After that, we meandered our way back onto the Long Trail/AT. This is a high-use thoroughfare, so much so that some of the shelters charge usage fees in peak season. From about 5 miles into Vermont to about now, it has rained at least once a day, if not the whole day. There were also a few thunderstorms that made me move faster over the ridges. The ridges have also gotten progressively higher, preparing our muscles for the greuling steepness of the Whites (or at least it looks that way on the profile maps).
Back to the point- I HATE WET FEET! Since the beginning of Vt, my feet have only stayed dry outside of my sleeping bag for a total of 2 hours, and that was yesterday. There were a few days that just about every other step I took, the mud suctioned it so I nearly lost my shoes, thank goodness I tie them tight. Though it does make for some fun puddle jumping in the beginning, walking through a stream/waterfall/trail gets old after a few hours. I did have 'it's raining men' stuck in my head for most of the past week though....
Oh, and about 6 days ago, someone informed me that Vermont has already gotten it's average rainfall for the month of August.

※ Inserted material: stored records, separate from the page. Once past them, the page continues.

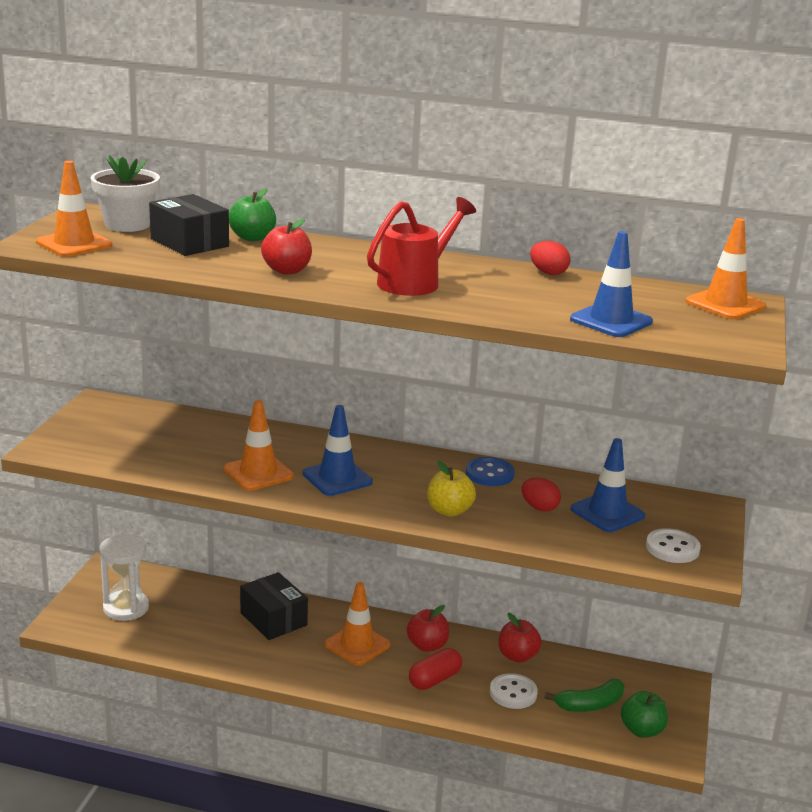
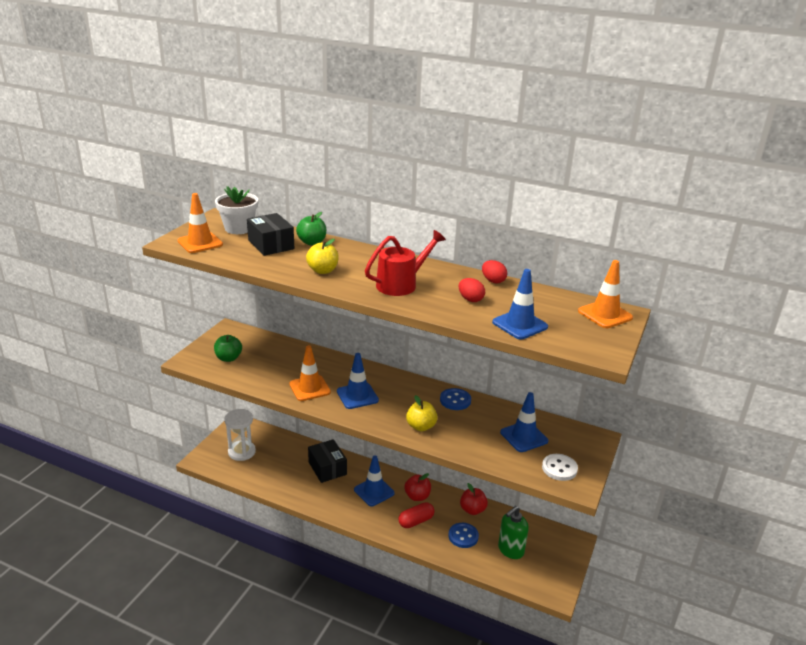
camera: 10 degrees right, 5 degrees up
red apple [261,218,312,275] -> yellow apple [306,239,339,274]
orange traffic cone [324,582,391,666] -> blue traffic cone [354,455,395,507]
white button [490,673,538,709] -> blue button [448,523,479,548]
red egg [521,478,561,511] -> red egg moved to [459,278,485,302]
green banana [544,679,624,712] -> green soap dispenser [498,506,529,559]
green apple [621,691,668,738] -> green apple moved to [214,335,242,362]

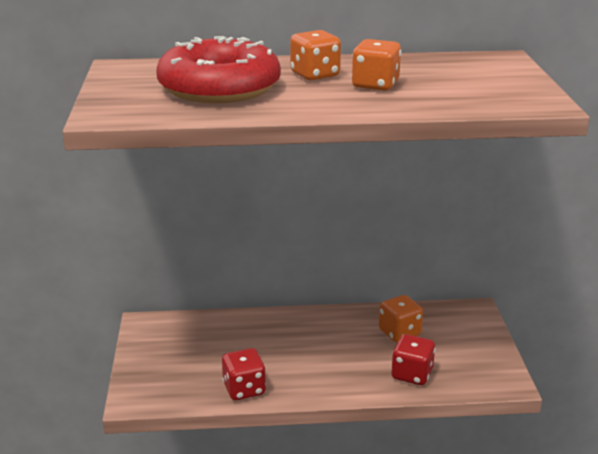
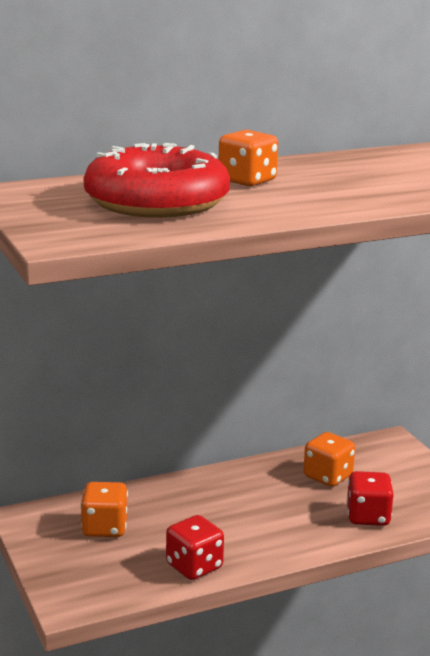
camera: 20 degrees left, 5 degrees down
orange dice [352,39,401,91] -> orange dice moved to [80,482,128,537]

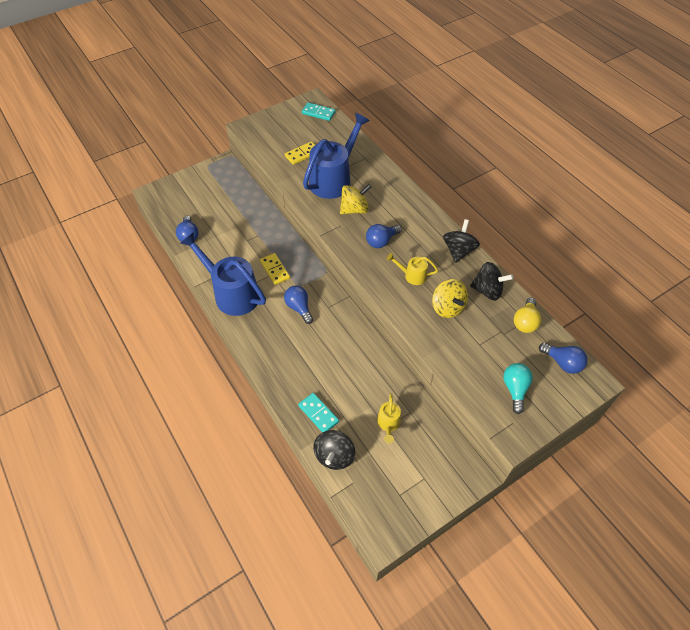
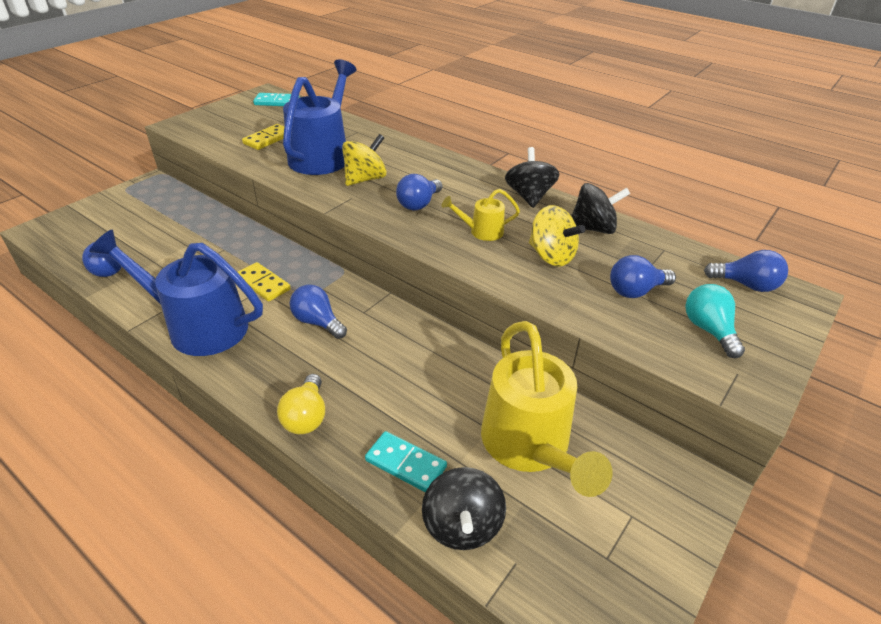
camera: 20 degrees left, 15 degrees down
yellow watering can [377,393,401,444] -> yellow watering can [481,321,612,497], size x2.16
yellow light bulb [514,298,541,333] -> yellow light bulb moved to [277,374,325,434]
none -> blue light bulb [610,255,676,298]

Yes, that is this month.
But now we're in New Hampshire, and everyone's been saying it's time to get to work, as I think 'If this is the work, what have we been doing the past 4 months?!' Apparently, the rule on the trail is, we've now done 80% of the trail but only 20% of the work. So, with only 450ish miles left, it's time to work hard through the White Mountains of New Hampshire and the southern part of Maine. I've got my cold weather gear back, a couple new pairs of socks, and a good attitude- bring it on!

Note to Aunt Deb and Uncle Don- We hear the Leaf season in Vt this year won't be very spectacular because of the exorbinant amount of rain they've gotten. That is all.